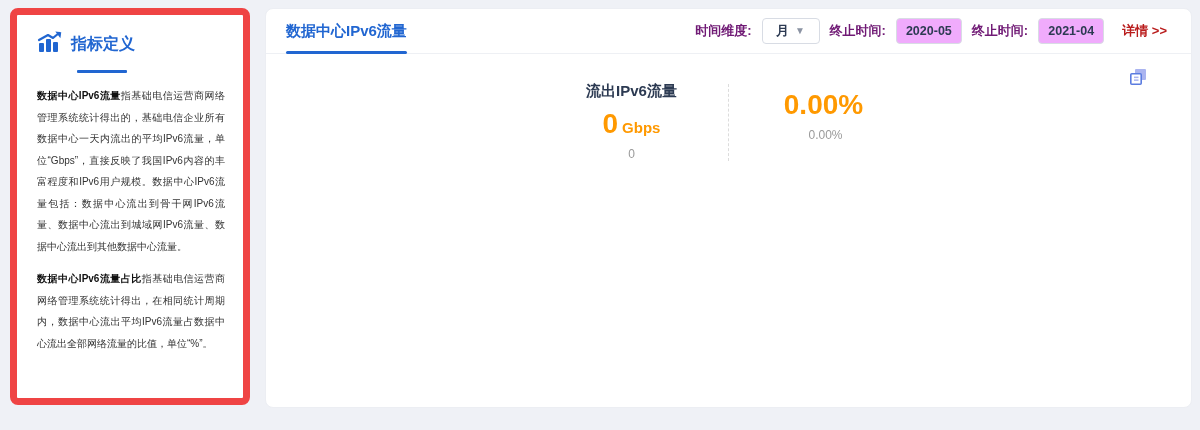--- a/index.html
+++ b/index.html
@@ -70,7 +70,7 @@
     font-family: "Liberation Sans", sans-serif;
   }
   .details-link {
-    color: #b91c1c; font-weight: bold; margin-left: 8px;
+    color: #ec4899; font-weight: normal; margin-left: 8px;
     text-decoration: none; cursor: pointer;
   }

-*-

Please retype all of the material exactly, skipping whatever images it holds.

--- a/index.html
+++ b/index.html
@@ -70,7 +70,7 @@
     font-family: "Liberation Sans", sans-serif;
   }
   .details-link {
-    color: #b91c1c; font-weight: bold; margin-left: 8px;
+    color: #ec4899; font-weight: normal; margin-left: 8px;
     text-decoration: none; cursor: pointer;
   }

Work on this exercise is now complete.